Ci si può allenare alla sinestesia?
Ma la sinestesia si può in qualche modo apprendere? In altre parole, volendo, potremmo diventare sinestetici? «Siamo tutti potenzialmente sinestetici: il cervello umano possiede meccanismi che permettono una fusione fra i sensi. Tali meccanismi sono nella popolazione generale latenti, così che non siamo consapevoli del loro funzionamento, mentre nel sinesteta, si suppone per fattori genetici, è come se fossero iper-attivi» spiega Nadia Bolognini, Ricercatrice di Psicobiologia e Psicologia Fisiologica presso l'Università di Milano-Bicocca, ed esperta di integrazione multisensoriale.

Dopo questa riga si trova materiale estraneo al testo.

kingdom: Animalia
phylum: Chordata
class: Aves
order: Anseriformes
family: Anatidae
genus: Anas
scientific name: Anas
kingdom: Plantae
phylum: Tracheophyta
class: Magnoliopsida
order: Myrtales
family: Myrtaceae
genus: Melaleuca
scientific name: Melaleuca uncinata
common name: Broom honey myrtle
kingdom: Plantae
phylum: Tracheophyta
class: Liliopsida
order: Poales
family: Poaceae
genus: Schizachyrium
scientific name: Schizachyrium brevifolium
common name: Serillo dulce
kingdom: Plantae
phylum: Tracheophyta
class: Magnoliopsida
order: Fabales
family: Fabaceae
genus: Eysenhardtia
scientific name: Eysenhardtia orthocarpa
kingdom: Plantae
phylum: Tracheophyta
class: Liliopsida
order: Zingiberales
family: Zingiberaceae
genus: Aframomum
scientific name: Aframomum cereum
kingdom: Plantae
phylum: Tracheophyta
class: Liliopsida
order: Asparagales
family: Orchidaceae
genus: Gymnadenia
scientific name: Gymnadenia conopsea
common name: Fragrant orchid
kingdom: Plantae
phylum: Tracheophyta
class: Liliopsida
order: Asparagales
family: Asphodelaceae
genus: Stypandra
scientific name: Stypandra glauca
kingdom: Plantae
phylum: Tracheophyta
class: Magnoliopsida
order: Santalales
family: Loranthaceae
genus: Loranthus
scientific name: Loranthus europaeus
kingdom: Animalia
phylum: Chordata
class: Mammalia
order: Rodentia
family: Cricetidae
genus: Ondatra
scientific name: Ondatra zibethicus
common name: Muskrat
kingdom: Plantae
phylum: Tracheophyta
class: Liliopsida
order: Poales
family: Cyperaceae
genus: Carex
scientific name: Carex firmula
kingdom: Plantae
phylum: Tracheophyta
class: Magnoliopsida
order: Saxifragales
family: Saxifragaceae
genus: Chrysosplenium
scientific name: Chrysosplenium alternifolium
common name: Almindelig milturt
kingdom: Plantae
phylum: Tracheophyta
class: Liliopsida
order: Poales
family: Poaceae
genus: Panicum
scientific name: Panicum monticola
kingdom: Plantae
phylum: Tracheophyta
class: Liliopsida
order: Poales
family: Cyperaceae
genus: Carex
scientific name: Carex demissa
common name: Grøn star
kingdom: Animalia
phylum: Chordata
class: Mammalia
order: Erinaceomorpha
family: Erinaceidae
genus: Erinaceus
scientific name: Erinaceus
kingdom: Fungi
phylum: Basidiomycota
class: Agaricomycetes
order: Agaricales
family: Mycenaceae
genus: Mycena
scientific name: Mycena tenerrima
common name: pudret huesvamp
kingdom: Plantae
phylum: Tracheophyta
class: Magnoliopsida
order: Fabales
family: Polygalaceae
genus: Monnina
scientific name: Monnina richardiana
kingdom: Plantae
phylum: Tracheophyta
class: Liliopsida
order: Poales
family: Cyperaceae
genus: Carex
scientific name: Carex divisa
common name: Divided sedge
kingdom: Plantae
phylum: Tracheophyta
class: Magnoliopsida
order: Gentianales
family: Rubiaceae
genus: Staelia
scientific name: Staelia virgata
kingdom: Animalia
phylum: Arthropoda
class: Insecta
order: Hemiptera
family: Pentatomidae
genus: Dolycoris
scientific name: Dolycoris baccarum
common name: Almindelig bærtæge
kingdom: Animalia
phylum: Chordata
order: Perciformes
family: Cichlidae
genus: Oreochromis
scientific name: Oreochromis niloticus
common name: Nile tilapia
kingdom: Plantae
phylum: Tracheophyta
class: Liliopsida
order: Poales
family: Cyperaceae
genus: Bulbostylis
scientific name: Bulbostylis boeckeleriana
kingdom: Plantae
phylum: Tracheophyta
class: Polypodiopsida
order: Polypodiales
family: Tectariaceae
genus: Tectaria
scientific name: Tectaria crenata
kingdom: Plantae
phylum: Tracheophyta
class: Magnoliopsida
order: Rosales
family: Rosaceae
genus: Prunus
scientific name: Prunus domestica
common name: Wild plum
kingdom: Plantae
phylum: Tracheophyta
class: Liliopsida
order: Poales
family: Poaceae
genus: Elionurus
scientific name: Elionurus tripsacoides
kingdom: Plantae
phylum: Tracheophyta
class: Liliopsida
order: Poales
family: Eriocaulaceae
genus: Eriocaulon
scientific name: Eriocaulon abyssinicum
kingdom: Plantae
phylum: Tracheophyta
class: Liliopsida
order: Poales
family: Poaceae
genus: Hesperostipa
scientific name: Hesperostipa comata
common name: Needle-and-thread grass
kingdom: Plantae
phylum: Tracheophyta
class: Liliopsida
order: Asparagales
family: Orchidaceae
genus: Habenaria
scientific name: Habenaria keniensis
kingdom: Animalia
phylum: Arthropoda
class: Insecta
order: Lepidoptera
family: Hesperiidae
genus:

«L'assunzione di droghe allucinogene o antidepressivi può indurre sinestesie, per lo più temporanee. La sinestesia si può indurre anche in condizioni normali, attraverso l'ipnosi, o modificando l'eccitabilità di specifiche aree della corteccia cerebrale. Di recente abbiamo dimostrato che in soggetti non-sinestetici, la sinestesia del tocco a specchio (quella che permette di percepire sensazioni tattili alla vista di una persona che viene toccata) può essere indotta innalzando temporaneamente il livello di eccitazione di aree del cervello deputate all'elaborazione delle sensazioni corporee, attraverso una stimolazione transcranica non invasiva a corrente elettrica. Anche lesioni cerebrali da ictus o l'amputazione di arti possono determinare l'insorgenza di sinestesia».
Ad alcune forme di sinestesia (specie quelle grafema-colore) potrebbero contribuire le memorie dell'infanzia. È il caso di alcune lettere magnetiche colorate vendute da Fisher Price tra il 1972 e il 1989. Foto: Belchonock/Thinkstock
Ad alcune forme di sinestesia (specie quelle grafema-colore) potrebbero contribuire le memorie dell'infanzia. È il caso di alcune lettere magnetiche colorate vendute da Fisher Price tra il 1972 e il 1989. Foto: Belchonock/Thinkstock

Memorie d'infanzia
Alcuni ricercatori dell'Università di Amsterdam sono riusciti a indurre una forma di sinestesia (la cosiddetta grafema - colore) su soggetti non sinestesici: a un gruppo di volontari è stato dato da leggere un testo con le lettere e, t, a ed s colorate, e tutte le altre nere. I soggetti hanno letto il testo normalmente, imparando inconsciamente ad associare i colori alle rispettive lettere.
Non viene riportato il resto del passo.